> **To-do item**
Only one stretch of the data is wanted: the line containing "[152,207,403,223] the fantastic", the line containing "[73,543,175,559] photovoltaics. ->", and every line between them, copied exactly.

> **Data for this task**
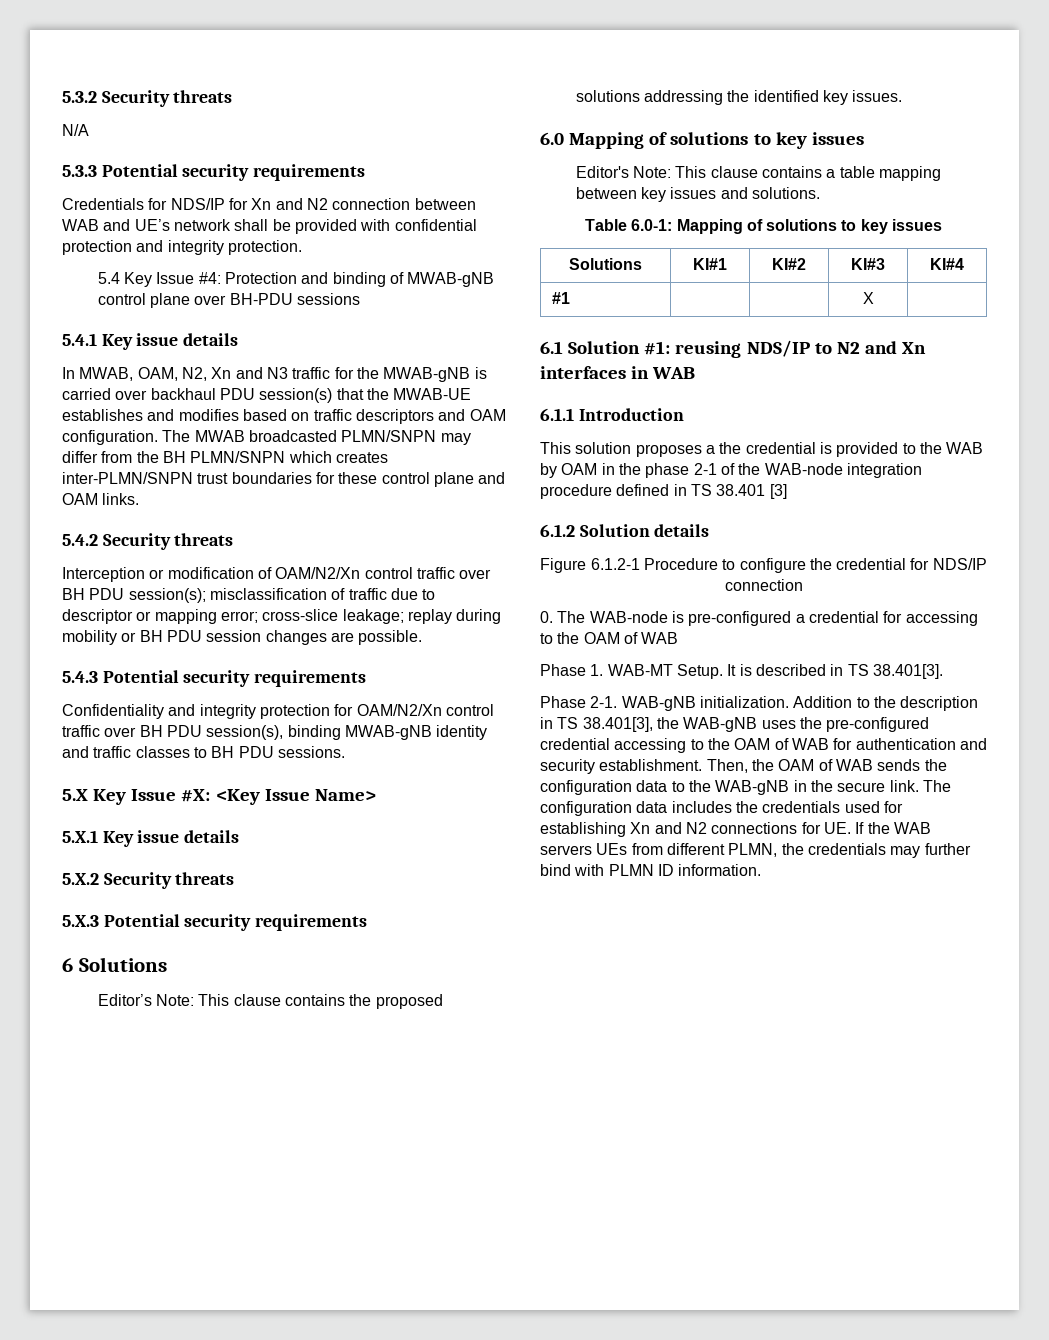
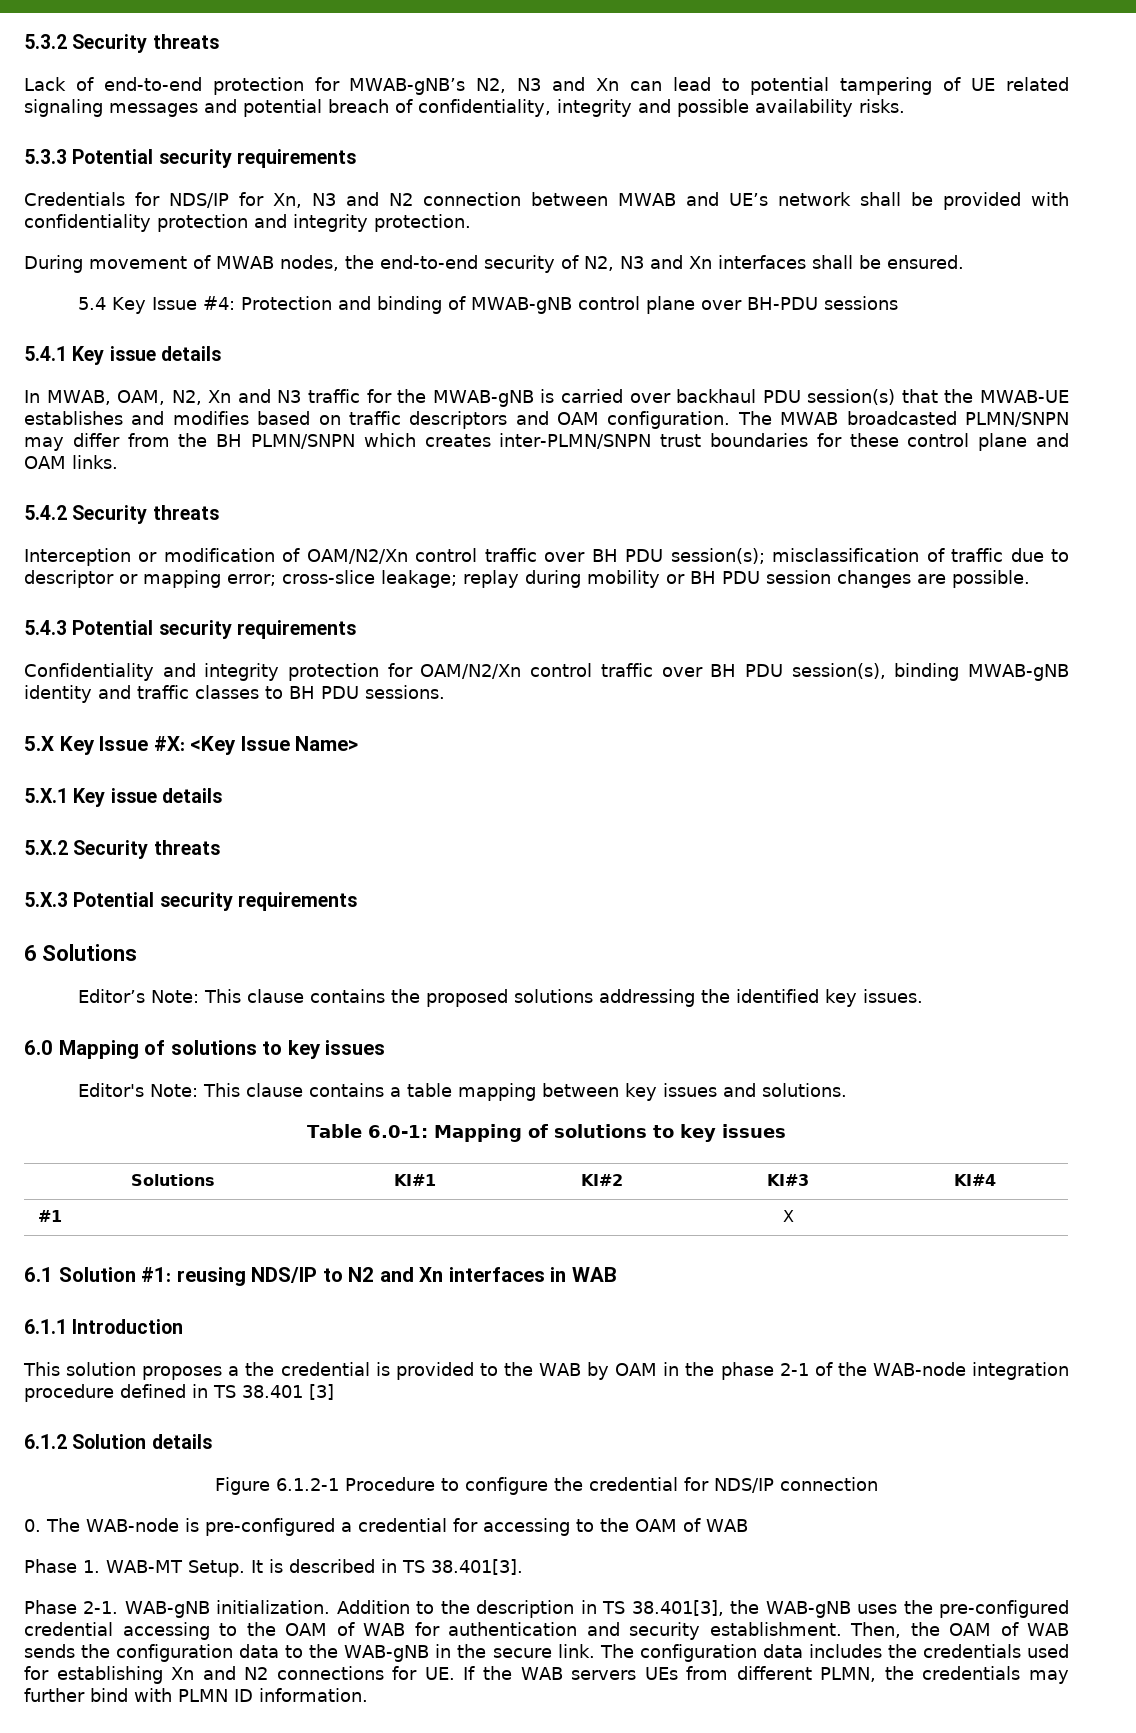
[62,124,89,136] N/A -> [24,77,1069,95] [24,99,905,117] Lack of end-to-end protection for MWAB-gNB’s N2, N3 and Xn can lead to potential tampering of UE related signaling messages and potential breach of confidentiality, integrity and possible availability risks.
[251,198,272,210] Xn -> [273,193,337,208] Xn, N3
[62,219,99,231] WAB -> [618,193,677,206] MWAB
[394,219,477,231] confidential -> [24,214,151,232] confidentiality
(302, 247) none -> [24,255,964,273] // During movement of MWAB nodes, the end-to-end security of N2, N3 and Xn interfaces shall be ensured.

--

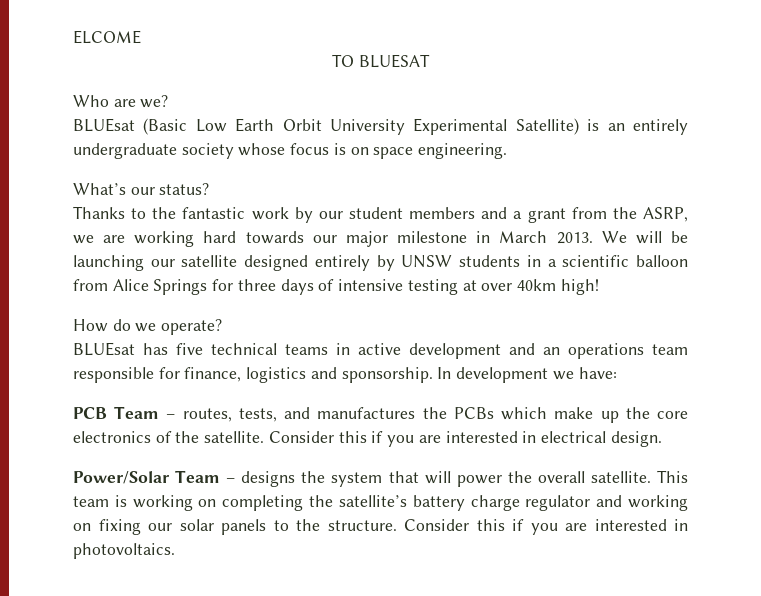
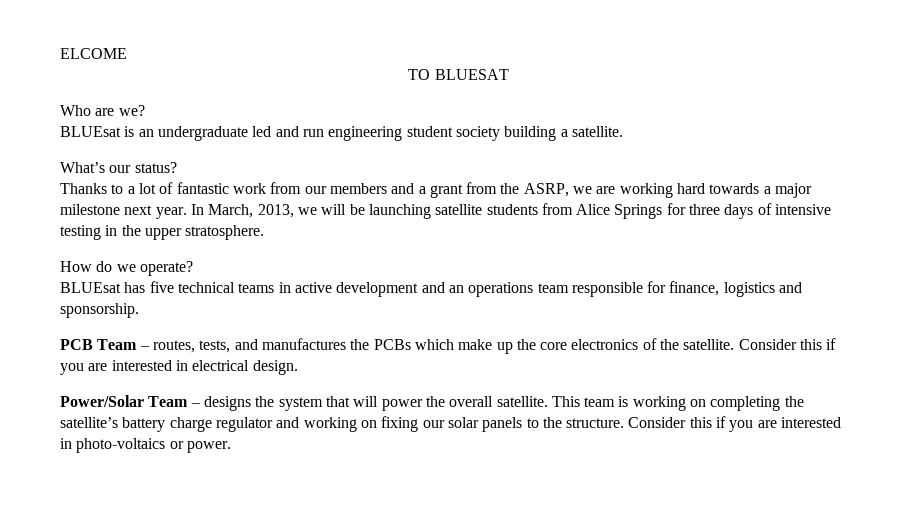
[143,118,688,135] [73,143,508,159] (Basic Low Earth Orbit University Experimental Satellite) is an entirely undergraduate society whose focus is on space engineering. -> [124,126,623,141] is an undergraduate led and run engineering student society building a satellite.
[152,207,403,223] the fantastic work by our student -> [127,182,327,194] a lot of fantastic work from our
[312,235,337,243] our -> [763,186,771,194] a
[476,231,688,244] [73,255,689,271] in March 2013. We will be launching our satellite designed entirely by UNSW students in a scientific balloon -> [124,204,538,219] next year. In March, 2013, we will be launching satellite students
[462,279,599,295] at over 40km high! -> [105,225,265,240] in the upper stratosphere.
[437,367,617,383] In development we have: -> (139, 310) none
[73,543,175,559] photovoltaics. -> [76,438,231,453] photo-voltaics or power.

---

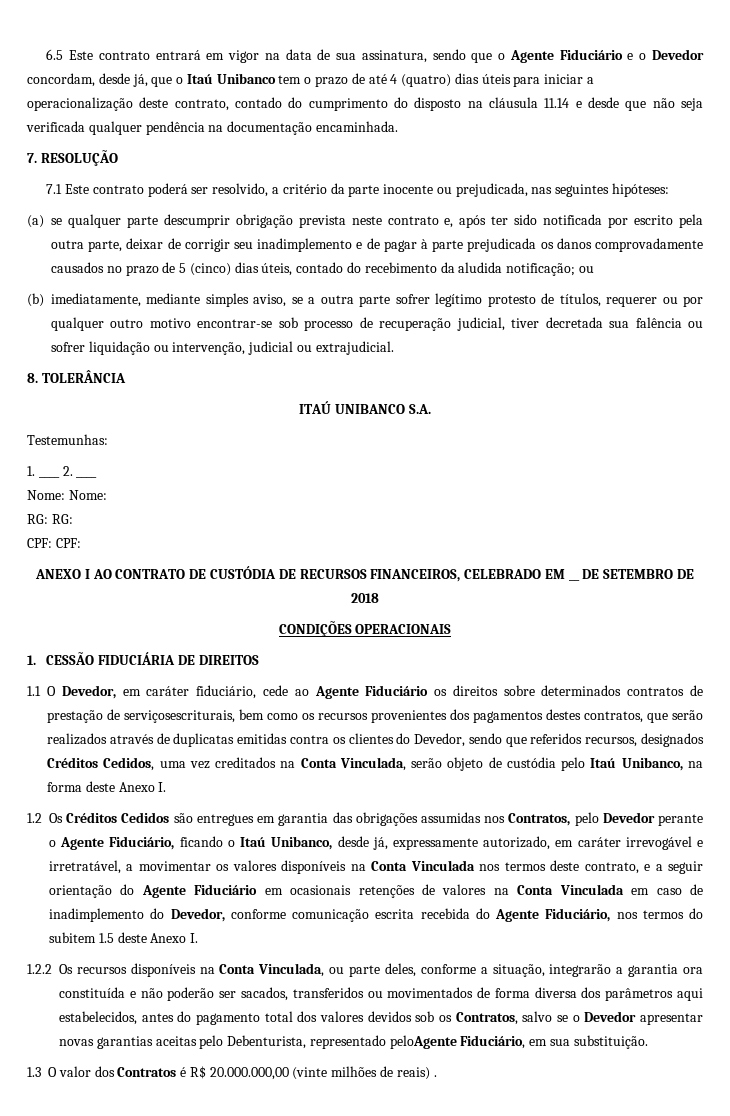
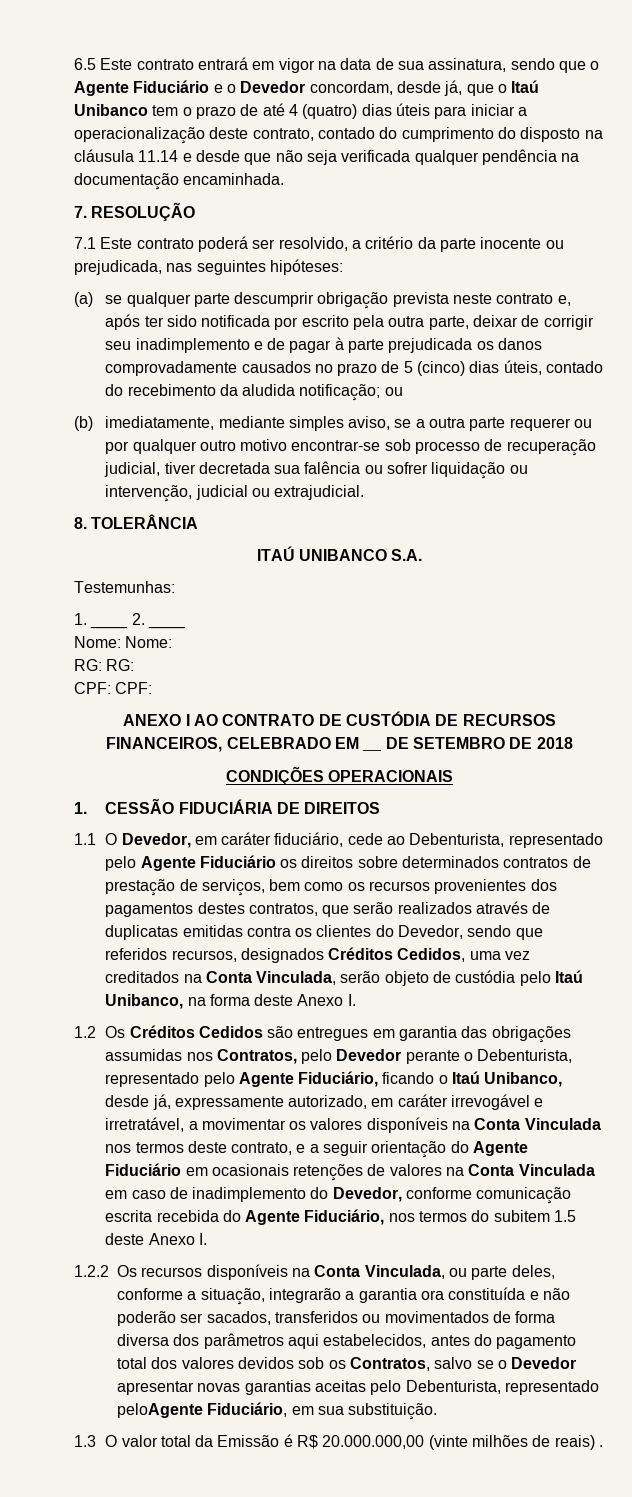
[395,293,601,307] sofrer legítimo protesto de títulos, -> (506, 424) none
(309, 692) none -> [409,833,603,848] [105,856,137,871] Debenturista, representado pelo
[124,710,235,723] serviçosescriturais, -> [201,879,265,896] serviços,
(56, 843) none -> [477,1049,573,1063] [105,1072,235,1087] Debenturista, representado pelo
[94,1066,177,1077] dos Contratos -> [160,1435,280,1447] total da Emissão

> **Finished exercise**
[152,207,403,223] the fantastic work by our student -> [127,182,327,194] a lot of fantastic work from our
[312,235,337,243] our -> [763,186,771,194] a
[476,231,688,244] [73,255,689,271] in March 2013. We will be launching our satellite designed entirely by UNSW students in a scientific balloon -> [124,204,538,219] next year. In March, 2013, we will be launching satellite students
[462,279,599,295] at over 40km high! -> [105,225,265,240] in the upper stratosphere.
[437,367,617,383] In development we have: -> (139, 310) none
[73,543,175,559] photovoltaics. -> [76,438,231,453] photo-voltaics or power.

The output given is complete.